## Problem to work on
Once you find the line containing "right knee: (245, 588)" in the data below, copy it and each following line exactly, up to and including the line containing "left knee: (976, 449)", and nothing else.

[Start of section]

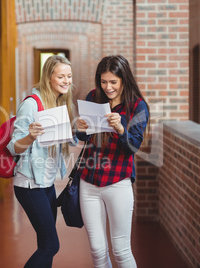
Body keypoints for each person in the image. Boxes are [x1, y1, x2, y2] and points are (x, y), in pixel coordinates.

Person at [75, 55, 150, 268]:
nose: (108, 87)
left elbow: (133, 147)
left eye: (113, 82)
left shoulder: (137, 106)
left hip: (118, 182)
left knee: (121, 250)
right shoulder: (93, 97)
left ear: (124, 79)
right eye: (103, 81)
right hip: (89, 181)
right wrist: (80, 129)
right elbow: (84, 138)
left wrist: (120, 129)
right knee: (97, 250)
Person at [7, 55, 77, 268]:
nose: (66, 81)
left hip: (47, 185)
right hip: (29, 185)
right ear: (48, 78)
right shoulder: (31, 104)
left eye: (69, 76)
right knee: (50, 245)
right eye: (61, 76)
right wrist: (30, 136)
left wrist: (76, 129)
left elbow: (61, 140)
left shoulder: (57, 102)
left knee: (44, 244)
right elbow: (13, 147)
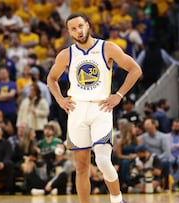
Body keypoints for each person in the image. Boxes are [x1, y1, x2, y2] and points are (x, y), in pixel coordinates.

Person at [47, 13, 142, 203]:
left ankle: (117, 199)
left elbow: (135, 69)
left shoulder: (107, 47)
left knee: (103, 160)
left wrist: (119, 95)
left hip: (101, 108)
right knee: (81, 167)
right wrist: (60, 99)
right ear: (68, 31)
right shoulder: (66, 54)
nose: (78, 31)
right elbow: (51, 79)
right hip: (76, 111)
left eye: (81, 26)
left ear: (88, 25)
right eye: (73, 28)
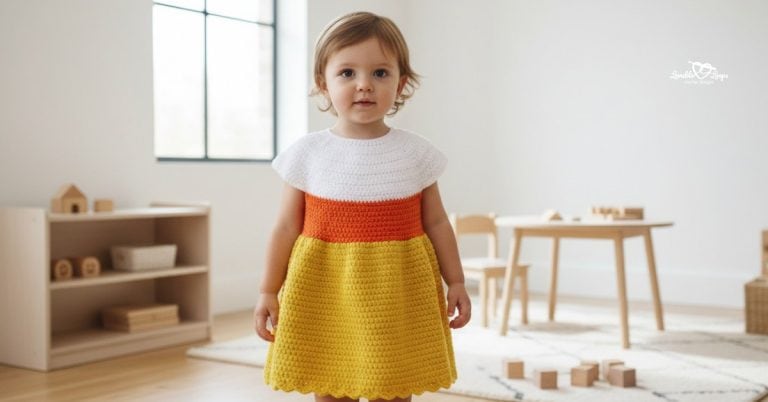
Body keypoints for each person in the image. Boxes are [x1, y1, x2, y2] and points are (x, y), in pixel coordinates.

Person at [254, 11, 471, 402]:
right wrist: (268, 290)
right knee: (331, 384)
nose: (364, 86)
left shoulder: (415, 153)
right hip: (326, 289)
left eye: (380, 74)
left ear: (401, 83)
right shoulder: (307, 154)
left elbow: (437, 222)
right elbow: (286, 227)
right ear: (323, 83)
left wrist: (456, 281)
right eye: (347, 73)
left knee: (394, 384)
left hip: (396, 289)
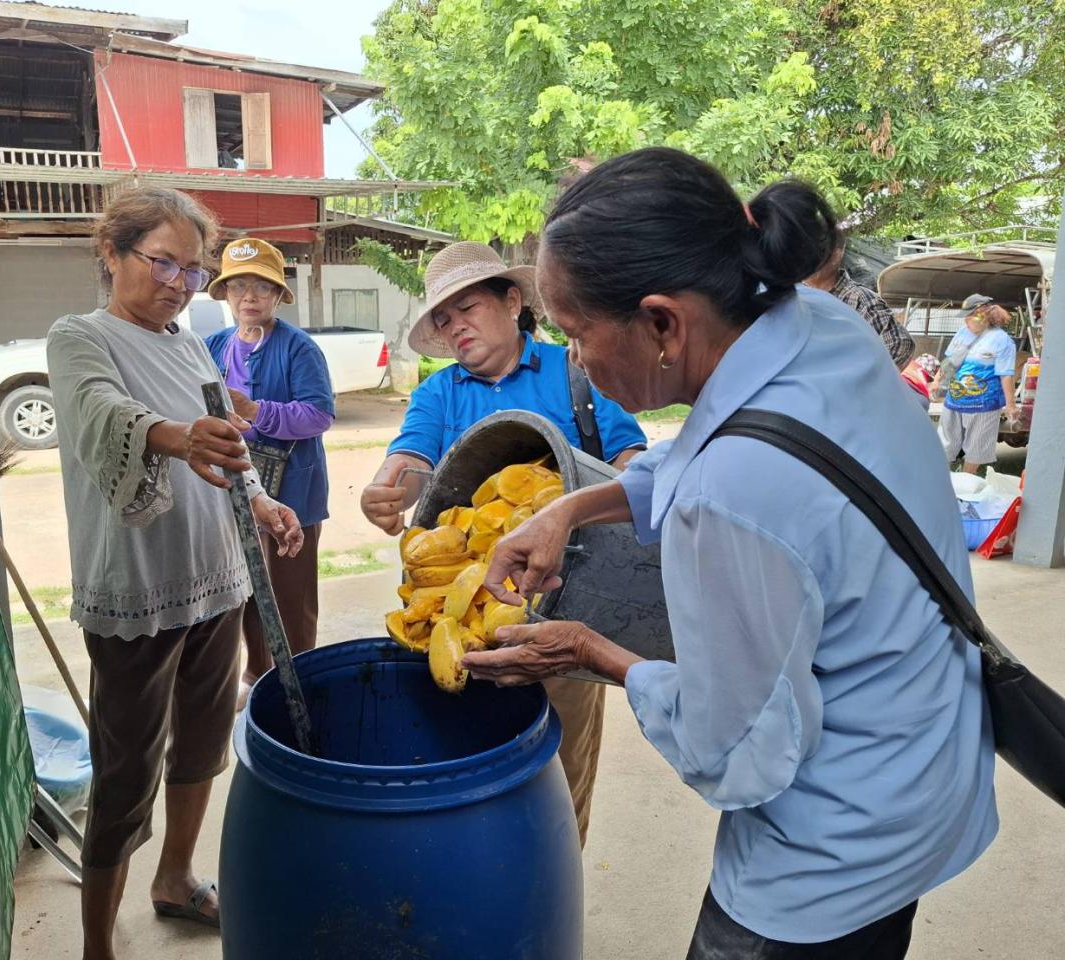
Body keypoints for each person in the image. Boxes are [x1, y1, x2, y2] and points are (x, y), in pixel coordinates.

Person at [464, 147, 996, 958]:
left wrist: (591, 652)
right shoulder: (817, 324)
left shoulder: (732, 496)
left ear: (663, 322)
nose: (575, 358)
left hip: (834, 848)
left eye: (576, 333)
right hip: (929, 760)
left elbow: (739, 750)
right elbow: (730, 441)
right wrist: (573, 507)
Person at [46, 187, 304, 960]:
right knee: (125, 773)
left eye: (192, 272)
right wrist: (172, 435)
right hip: (137, 593)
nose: (179, 285)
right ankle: (97, 942)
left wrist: (258, 501)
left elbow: (223, 436)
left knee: (200, 746)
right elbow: (99, 414)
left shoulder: (192, 342)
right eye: (163, 263)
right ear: (112, 254)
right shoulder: (79, 337)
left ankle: (177, 878)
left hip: (216, 581)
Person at [360, 240, 649, 847]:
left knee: (562, 779)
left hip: (570, 606)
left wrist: (582, 507)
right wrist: (391, 487)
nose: (454, 325)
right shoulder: (440, 393)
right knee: (475, 771)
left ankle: (556, 900)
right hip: (469, 622)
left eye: (467, 307)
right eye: (442, 318)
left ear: (511, 300)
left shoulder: (576, 373)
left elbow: (632, 459)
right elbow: (414, 459)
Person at [204, 238, 334, 709]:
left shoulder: (299, 349)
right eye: (238, 286)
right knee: (245, 588)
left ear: (278, 295)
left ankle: (301, 679)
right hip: (234, 489)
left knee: (291, 592)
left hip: (294, 488)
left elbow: (319, 414)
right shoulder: (211, 347)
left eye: (261, 286)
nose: (249, 297)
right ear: (224, 294)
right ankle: (257, 673)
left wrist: (256, 410)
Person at [804, 230, 916, 368]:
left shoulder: (860, 300)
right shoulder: (796, 298)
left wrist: (860, 383)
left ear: (836, 255)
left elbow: (900, 345)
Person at [935, 295, 1019, 474]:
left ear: (982, 314)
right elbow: (949, 361)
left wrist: (1010, 406)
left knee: (976, 449)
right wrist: (936, 381)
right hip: (954, 401)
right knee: (944, 444)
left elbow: (1006, 375)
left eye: (969, 316)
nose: (965, 321)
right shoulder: (962, 332)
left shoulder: (1002, 340)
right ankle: (941, 479)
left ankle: (965, 483)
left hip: (983, 405)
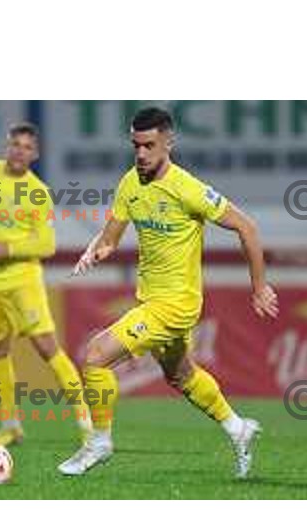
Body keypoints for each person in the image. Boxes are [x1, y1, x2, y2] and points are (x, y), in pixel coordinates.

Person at [58, 107, 278, 478]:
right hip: (151, 298)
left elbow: (247, 227)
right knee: (180, 376)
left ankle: (97, 444)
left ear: (168, 142)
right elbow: (111, 238)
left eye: (149, 145)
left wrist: (258, 287)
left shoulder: (187, 189)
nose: (141, 154)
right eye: (135, 146)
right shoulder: (130, 182)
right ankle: (237, 428)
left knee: (95, 356)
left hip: (177, 304)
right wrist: (96, 250)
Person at [0, 122, 93, 446]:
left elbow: (46, 244)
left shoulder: (37, 192)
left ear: (36, 154)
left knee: (47, 348)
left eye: (27, 147)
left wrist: (9, 249)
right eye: (15, 144)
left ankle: (87, 422)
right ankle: (10, 424)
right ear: (7, 146)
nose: (20, 151)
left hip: (23, 281)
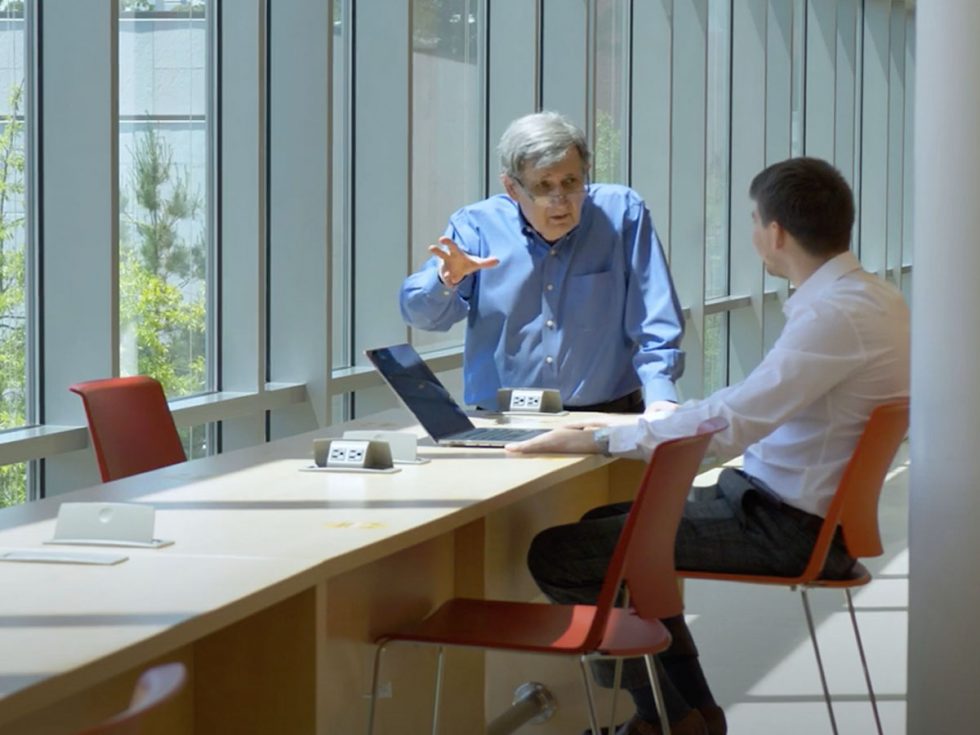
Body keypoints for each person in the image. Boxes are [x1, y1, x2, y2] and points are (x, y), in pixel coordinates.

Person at [507, 157, 910, 735]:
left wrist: (598, 437)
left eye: (752, 220)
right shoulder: (874, 299)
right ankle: (692, 717)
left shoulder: (835, 315)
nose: (753, 235)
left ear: (775, 233)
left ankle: (663, 723)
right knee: (605, 527)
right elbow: (746, 402)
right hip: (786, 509)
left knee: (560, 555)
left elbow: (731, 426)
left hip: (783, 525)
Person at [400, 111, 684, 414]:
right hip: (504, 421)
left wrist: (661, 396)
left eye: (571, 181)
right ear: (512, 188)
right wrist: (446, 282)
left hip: (607, 415)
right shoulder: (477, 226)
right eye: (544, 186)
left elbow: (654, 314)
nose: (560, 199)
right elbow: (421, 318)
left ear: (586, 172)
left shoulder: (621, 214)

[End of section]

## Final answer
right knee: (245, 588)
left ear: (278, 295)
left ankle: (301, 679)
right hip: (234, 489)
left knee: (291, 592)
left hip: (294, 488)
left elbow: (319, 414)
right shoulder: (211, 347)
left eye: (261, 286)
nose: (249, 297)
right ear: (224, 294)
right ankle: (257, 673)
left wrist: (256, 410)
Person at [804, 230, 916, 368]:
left shoulder: (860, 300)
right shoulder: (796, 298)
left wrist: (860, 383)
left ear: (836, 255)
left elbow: (900, 345)
Person at [935, 295, 1019, 474]:
left ear: (982, 314)
right elbow: (949, 361)
left wrist: (1010, 406)
left knee: (976, 449)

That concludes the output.